Laura Hecquet s’étant blessée, Dorothée Gilbert revêtait le tutu de Gamzatti pour cette représentation,  apportant un équilibre à ce triangle amoureux et donnant du peps à cette représentation. Que dire de la Gamzatti de Dorothée? Elle est grandiose, offrant une belle composition du rôle de Gamzatti. Plus étoffée, plus mature, Dorothée Gilbert, déjà magnifique en 2010, s’impose de plus en plus dans le rôle de la fille du Radjah. Niveau interprétation, elle montre les facettes et le caractère bien trempé de son personnage. Jalouse de la liaison entre Solor, qu’elle couve du regard, et Nikiya, elle est intransigeante dans la scène de la confrontation. Côté technique, c’est un régal! Elle est flamboyante dans le grand pas d’action, maîtrisant sa variation qu’elle réussit avec brio et avec une facilité presque déconcertante. Le final est sublime : ses fouettés parfaits, réguliers, révélant un beau travail de pointes. Elle est impériale et sa Gamzatti si colorée que ce n’est pas surprenant qu’une ovation lui soit réservée à la fin de la représentation.

Dorothée Gilbert
La Bayadère ne serait rien sans les seconds rôles. Dans le rôle du Fakir, on retrouvait un Sébastien Bertaud en forme, bien investi dans son personnage, se donnant dans la danse des Hindous. Le second acte, ou autrement dit le mariage de Solor et de Gamzatti, est rythmé par les différents divertissements : Florimond Lorieux est convaincant en Idole Dorée et semble plus à son aise qu’en 2010 en s’en sortant bien sur le plan technique. Charline Giezendanner est une tendre et amusante Manou, aux côtés de deux petits rats charmants. Quant à Caroline Bance et Fabien Révillion, ils se déchaînent sur les rythmes endiablés de la danse indienne. Le pas d’action est quant à lui moins homogène, s’en détachent Mathilde Froustey ou encore Eléonore Guérineau dans les tutus violets, mais également Sabrina Mallem dans les « tutus verts » (ou grandes salades). Parmi les trois ombres, Mathilde Froustey, dans la variation de la deuxième ombre, est nettement au dessus du lot, avec une piquante variation.

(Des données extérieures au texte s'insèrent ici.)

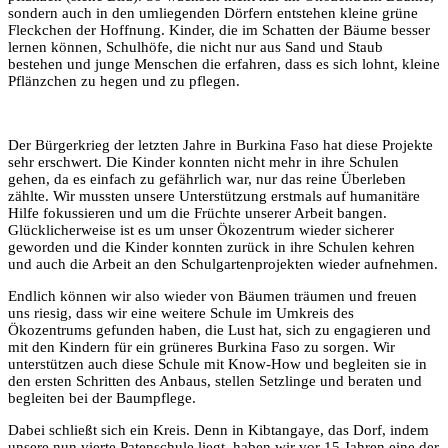
sondern auch in den umliegenden Dörfern entstehen kleine grüne
Fleckchen der Hoffnung. Kinder, die im Schatten der Bäume besser
lernen können, Schulhöfe, die nicht nur aus Sand und Staub
bestehen und junge Menschen die erfahren, dass es sich lohnt, kleine
Pflänzchen zu hegen und zu pflegen.
Der Bürgerkrieg der letzten Jahre in Burkina Faso hat diese Projekte
sehr erschwert. Die Kinder konnten nicht mehr in ihre Schulen
gehen, da es einfach zu gefährlich war, nur das reine Überleben
zählte. Wir mussten unsere Unterstützung erstmals auf humanitäre
Hilfe fokussieren und um die Früchte unserer Arbeit bangen.
Glücklicherweise ist es um unser Ökozentrum wieder sicherer
geworden und die Kinder konnten zurück in ihre Schulen kehren
und auch die Arbeit an den Schulgartenprojekten wieder aufnehmen.
Endlich können wir also wieder von Bäumen träumen und freuen
uns riesig, dass wir eine weitere Schule im Umkreis des
Ökozentrums gefunden haben, die Lust hat, sich zu engagieren und
mit den Kindern für ein grüneres Burkina Faso zu sorgen. Wir
unterstützen auch diese Schule mit Know-How und begleiten sie in
den ersten Schritten des Anbaus, stellen Setzlinge und beraten und
begleiten bei der Baumpflege.
Dabei schließt sich ein Kreis. Denn in Kibtangaye, das Dorf, indem
unsere nun vierte Patenschule liegt, haben wir vor 15 Jahren eine der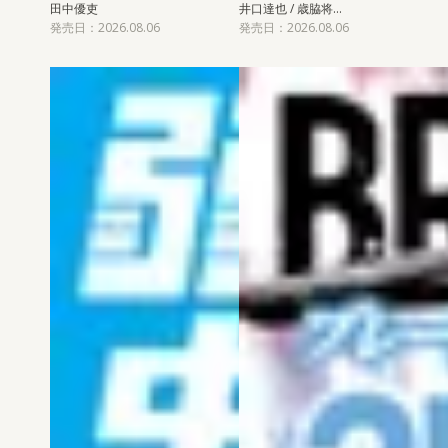
田中優吏
井口達也 / 歳脇将…
発売日：2026.08.06
発売日：2026.08.06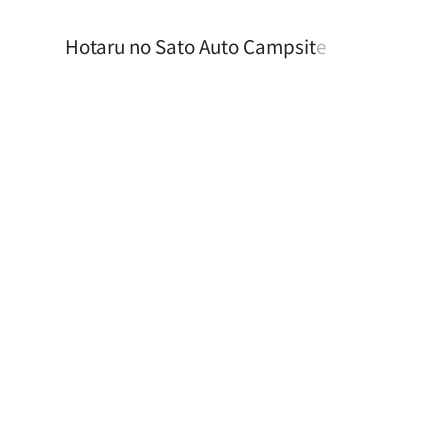
Hotaru no Sato Auto Campsite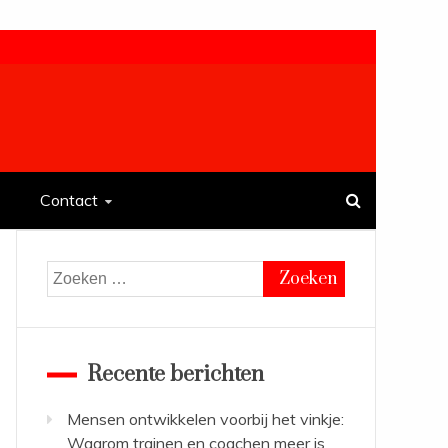
Contact
Zoeken
naar:
Recente berichten
Mensen ontwikkelen voorbij het vinkje:
Waarom trainen en coachen meer is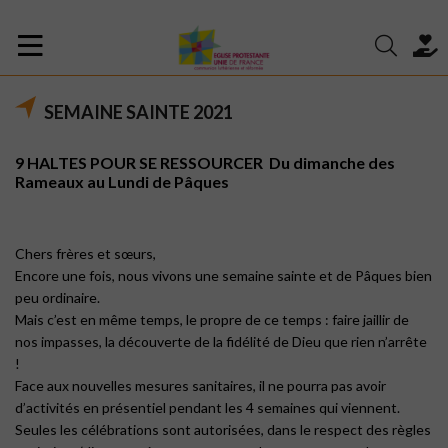
SEMAINE SAINTE 2021
9 HALTES POUR SE RESSOURCER Du dimanche des
Rameaux au Lundi de Pâques
Chers frères et sœurs,
Encore une fois, nous
vivons
une semaine sainte et de Pâques bien
peu ordinaire.
Mais c’est en même temps, le propre de ce temps : faire jaillir de
nos impasses, la découverte de la fidélité de Dieu que rien n’arrête
!
Face aux nouvelles mesures sanitaires, il ne pourra pas avoir
d’activités en présentiel pendant les 4 semaines qui viennent.
Seules les célébrations sont autorisées, dans le respect des règles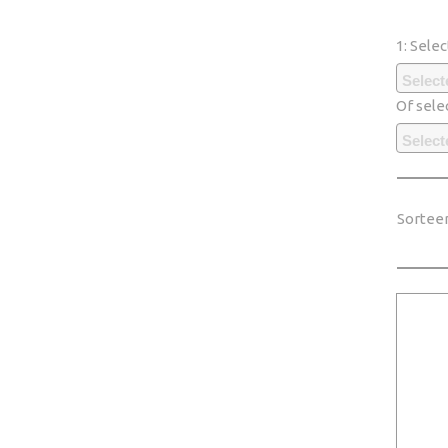
1: Sele
Select
Of sele
Select
Sortee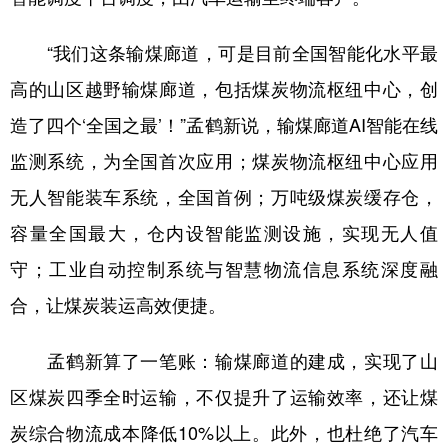
“我们这条输煤廊道，可是目前全国智能化水平最
高的山区越野输煤廊道，包括煤炭物流枢纽中心，创
造了四个‘全国之最’！”孟鹤新说，输煤廊道AI智能在线
监测系统，为全国首次应用；煤炭物流枢纽中心应用
无人智能装车系统，全国首例；万吨级煤炭缓存仓，
容量全国最大，仓内设智能监测设施，实现无人值
守；工业自动控制系统与智慧物流信息系统深度融
合，让煤炭装运高效便捷。
孟鹤新算了一笔账：输煤廊道的建成，实现了山
区煤炭四季全时运输，不仅提升了运输效率，还让煤
炭综合物流成本降低10%以上。此外，也杜绝了汽车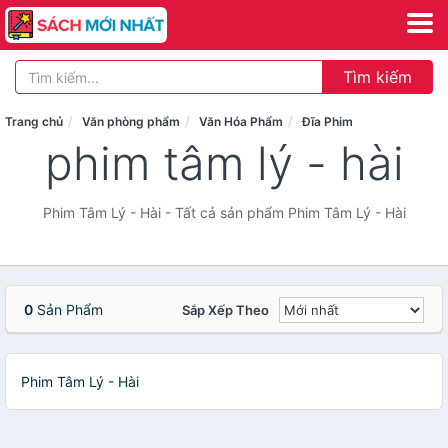
Tìm kiếm
Trang chủ
Văn phòng phẩm
Văn Hóa Phẩm
Đĩa Phim
phim tâm lý - hài
Phim Tâm Lý - Hài - Tất cả sản phẩm Phim Tâm Lý - Hài
0
Sản Phẩm
Sắp Xếp Theo
Phim Tâm Lý - Hài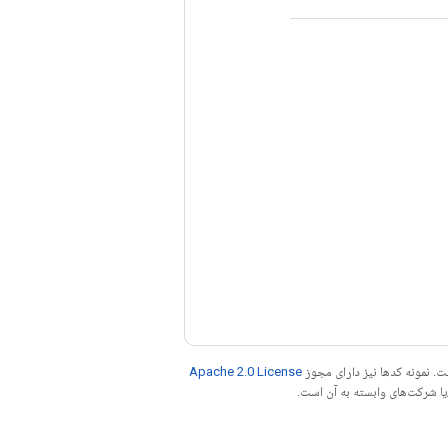
. نمونه کدها نیز دارای مجوز
Apache 2.0 License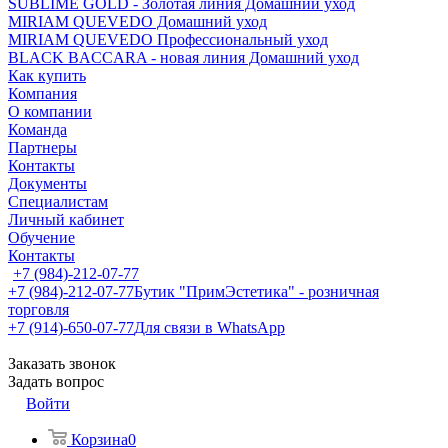
SUBLIME GOLD - Золотая линия Домашний уход
MIRIAM QUEVEDO Домашний уход
MIRIAM QUEVEDO Профессиональный уход
BLACK BACCARA - новая линия Домашний уход
Как купить
Компания
О компании
Команда
Партнеры
Контакты
Документы
Специалистам
Личный кабинет
Обучение
Контакты
+7 (984)-212-07-77
+7 (984)-212-07-77
Бутик "ПримЭстетика" - розничная
торговля
+7 (914)-650-07-77
Для связи в WhatsApp
Заказать звонок
Задать вопрос
Войти
Корзина
0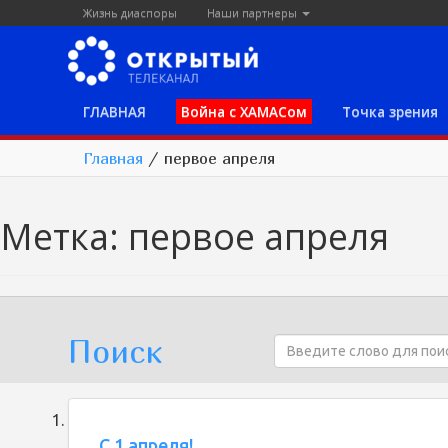
Жизнь диаспоры
Наши партнеры
ГЛАВНАЯ
Война с ХАМАСом
Точка зрения
Главная
/
первое апреля
Метка:
первое апреля
Поиск
С 1 апреля!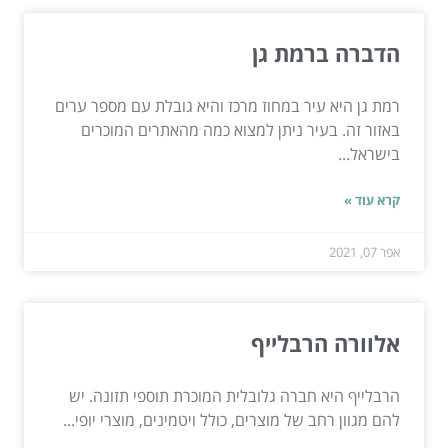
הדברה ברמת גן
רמת גן היא עיר במחוז מרכז והיא גובלת עם מספר ערים
באזור זה. בעיר ניתן למצוא כמה מהאתרים המוכרים
בישראל...
קרא עוד »
אפר 07, 2021
אלוורה הרבלייף
הרבלייף היא חברה גלובלית המוכרת תוספי תזונה. יש
להם מגוון רחב של מוצרים, כולל ויטמינים, מוצרי יופי...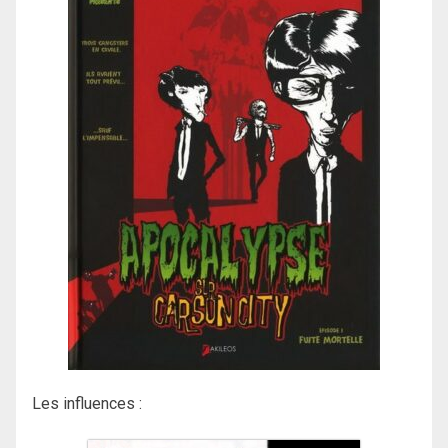
Les influences :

Mention spéciale au corps de ballet, solide et en place, soutenant ses solistes. Mais surtout, Mention spéciale aux ombres, une descente encore plus mise en valeur sous les éclairages de Bastille, un instant fragile, émouvant et presque frissonnant.

Au final, une belle Bayadère dominée par une excellente Dorothée Gilbert en Gamzatti, face à une Nikiya encore un peu fade, mais qui ne démérite pas pour autant. Un corps de ballet très en forme. En attendant de découvrir de nouvelles distributions, on se penchera sur la nouvelle saison, annoncée « officiellement » dès demain, lundi 12 mars.